2. Tax Credits for Low-Income Preschoolers

Cuccinelli hopes to expand a program that uses tax credits to provide scholarships for low-income kids to attend private preschools. This approach stands in contrast to President Obama's proposal to offer universal public preschool. By using public money for private preschools already in operation, Cuccinelli would forgo much of the cost associated with the President's public preschool pitch -- and experience shows us that private education tends to do better anyway.

3. Letting Parents Petition to Close Failing Schools

Closing bad schools -- those often termed "dropout factories" -- has been a key element of the District of Columbia's post-2007 reforms, reforms which have already shown their effectiveness. By empowering parents to take the initiative in shutting down failing schools, Cuccinelli would hasten this process.

4. Expanding Virtual Schools

A recent addition to the reform movement, virtual education presents yet another option for families in weak districts. It may be a departure from traditional education, but parents and children are already giving it high marks. Virtual schooling can function just like charter schools by providing competition for local districts -- and it's especially valuable for children who lose out in the charter school lottery game.

5. Establishing a Panel to Improve Curriculum and Testing

Test-taking may not be a student favorite, but it's essential for determining which reforms actually work. So a forum that looks closely at testing and offers suggestions for improvement is a good idea. And, of course, schools can't work without a sound curriculum.
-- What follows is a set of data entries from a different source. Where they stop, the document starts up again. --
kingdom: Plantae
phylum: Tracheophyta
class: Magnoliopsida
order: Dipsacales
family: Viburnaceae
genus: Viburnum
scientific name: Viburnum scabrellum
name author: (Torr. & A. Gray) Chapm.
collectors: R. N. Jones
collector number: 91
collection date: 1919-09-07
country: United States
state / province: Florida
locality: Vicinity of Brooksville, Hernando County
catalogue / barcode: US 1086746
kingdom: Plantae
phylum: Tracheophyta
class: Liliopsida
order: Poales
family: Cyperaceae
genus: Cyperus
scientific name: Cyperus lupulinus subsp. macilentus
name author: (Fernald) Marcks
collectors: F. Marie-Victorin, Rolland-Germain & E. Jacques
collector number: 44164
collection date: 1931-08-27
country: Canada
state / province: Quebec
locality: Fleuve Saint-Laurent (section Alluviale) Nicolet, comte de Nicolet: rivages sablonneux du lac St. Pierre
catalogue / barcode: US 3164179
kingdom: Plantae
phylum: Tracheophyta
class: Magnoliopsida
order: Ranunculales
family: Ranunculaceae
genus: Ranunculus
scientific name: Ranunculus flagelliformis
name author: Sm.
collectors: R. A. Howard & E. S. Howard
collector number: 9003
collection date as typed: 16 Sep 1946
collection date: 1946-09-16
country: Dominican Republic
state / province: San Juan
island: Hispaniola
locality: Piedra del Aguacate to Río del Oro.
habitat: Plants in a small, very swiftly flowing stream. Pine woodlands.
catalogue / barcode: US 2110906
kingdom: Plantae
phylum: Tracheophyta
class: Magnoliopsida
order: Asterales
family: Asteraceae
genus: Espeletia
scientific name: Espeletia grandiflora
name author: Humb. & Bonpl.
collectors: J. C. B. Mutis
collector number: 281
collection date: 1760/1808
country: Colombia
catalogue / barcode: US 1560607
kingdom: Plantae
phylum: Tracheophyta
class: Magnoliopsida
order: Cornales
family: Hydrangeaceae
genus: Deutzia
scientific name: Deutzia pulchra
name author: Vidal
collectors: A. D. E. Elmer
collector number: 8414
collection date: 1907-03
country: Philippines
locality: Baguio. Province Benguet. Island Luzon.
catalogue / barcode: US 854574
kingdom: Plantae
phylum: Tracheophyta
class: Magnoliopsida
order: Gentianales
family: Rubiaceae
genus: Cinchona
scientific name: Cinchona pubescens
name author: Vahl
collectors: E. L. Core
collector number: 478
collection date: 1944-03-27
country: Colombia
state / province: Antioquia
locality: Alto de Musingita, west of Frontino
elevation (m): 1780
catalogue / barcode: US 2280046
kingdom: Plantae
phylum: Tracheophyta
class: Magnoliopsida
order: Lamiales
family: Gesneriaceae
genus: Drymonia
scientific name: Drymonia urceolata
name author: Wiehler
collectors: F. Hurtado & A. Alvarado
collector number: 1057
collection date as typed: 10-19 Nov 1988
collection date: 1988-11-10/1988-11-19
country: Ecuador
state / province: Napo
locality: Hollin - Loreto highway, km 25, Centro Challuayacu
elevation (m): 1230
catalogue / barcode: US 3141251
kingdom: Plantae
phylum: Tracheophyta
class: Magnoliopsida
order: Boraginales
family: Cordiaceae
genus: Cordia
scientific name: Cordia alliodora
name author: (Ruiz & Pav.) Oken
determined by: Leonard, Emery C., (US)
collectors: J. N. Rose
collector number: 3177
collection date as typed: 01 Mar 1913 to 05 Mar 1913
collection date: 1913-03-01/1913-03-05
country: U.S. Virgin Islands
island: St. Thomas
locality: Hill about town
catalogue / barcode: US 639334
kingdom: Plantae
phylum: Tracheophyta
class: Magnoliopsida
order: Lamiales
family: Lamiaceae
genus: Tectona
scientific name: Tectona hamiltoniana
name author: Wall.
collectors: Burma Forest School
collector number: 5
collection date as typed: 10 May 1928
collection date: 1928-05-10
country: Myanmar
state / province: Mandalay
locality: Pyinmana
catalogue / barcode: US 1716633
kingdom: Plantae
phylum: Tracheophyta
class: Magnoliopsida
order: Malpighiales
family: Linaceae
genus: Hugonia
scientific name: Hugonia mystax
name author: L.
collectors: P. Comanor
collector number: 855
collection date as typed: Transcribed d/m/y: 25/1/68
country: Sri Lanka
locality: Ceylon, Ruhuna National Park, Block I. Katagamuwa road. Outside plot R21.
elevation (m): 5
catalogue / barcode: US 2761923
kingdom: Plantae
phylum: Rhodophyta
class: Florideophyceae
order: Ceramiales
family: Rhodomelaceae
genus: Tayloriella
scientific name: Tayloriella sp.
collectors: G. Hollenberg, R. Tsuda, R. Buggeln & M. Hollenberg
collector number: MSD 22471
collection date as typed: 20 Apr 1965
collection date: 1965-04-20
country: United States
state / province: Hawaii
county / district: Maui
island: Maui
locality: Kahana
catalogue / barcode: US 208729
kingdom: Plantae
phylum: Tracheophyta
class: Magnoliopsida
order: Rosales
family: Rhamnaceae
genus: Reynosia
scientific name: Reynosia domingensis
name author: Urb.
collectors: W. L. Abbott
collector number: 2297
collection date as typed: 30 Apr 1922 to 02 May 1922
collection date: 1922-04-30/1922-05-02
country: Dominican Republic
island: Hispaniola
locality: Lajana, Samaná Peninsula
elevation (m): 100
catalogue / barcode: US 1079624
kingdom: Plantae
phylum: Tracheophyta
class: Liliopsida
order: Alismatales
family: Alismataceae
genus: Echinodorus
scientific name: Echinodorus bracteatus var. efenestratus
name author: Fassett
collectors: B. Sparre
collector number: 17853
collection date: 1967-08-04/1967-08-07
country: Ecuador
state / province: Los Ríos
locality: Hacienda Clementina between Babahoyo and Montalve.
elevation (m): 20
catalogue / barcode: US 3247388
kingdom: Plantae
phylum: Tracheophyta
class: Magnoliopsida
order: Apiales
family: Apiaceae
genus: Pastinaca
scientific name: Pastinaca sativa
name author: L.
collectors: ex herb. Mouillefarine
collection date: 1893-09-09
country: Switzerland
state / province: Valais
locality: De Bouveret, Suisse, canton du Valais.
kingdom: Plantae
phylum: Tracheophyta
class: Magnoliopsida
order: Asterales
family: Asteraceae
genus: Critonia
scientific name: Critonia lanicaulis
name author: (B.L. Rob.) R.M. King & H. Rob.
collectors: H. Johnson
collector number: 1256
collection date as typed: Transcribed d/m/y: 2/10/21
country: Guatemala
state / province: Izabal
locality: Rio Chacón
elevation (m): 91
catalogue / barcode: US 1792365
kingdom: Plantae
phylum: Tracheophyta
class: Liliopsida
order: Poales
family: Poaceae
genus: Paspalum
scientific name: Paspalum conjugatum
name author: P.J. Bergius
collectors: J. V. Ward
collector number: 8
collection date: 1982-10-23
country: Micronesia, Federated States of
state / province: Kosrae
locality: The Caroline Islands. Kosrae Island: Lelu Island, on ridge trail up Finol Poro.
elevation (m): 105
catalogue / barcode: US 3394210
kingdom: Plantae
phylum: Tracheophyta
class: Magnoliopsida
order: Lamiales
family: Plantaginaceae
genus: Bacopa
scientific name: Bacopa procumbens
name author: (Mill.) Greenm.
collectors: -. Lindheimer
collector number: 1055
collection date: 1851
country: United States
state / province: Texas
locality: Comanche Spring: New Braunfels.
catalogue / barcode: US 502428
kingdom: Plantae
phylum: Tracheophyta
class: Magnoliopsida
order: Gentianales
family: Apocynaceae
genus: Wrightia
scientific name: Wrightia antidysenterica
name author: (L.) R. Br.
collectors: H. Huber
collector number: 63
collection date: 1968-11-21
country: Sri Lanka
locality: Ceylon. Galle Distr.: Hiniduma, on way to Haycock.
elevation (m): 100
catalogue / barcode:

Education reform represents a landmark opportunity for Republicans to capture the high ground on an issue fundamental to the interests of middle and working-class Americans. For Republicans to shed the "Party of the Rich" label, they must become the party that makes public school transformation a priority. Fortunately for them, Democrats are hampered by their financial dependence on teachers unions -- a group that all too often stands in the way of reform. Republican governors across the country are already succeeding in this issue. If Ken Cuccinelli can market himself as Virginia's education reform candidate, there's a good chance he'll have an opportunity to follow in their footsteps.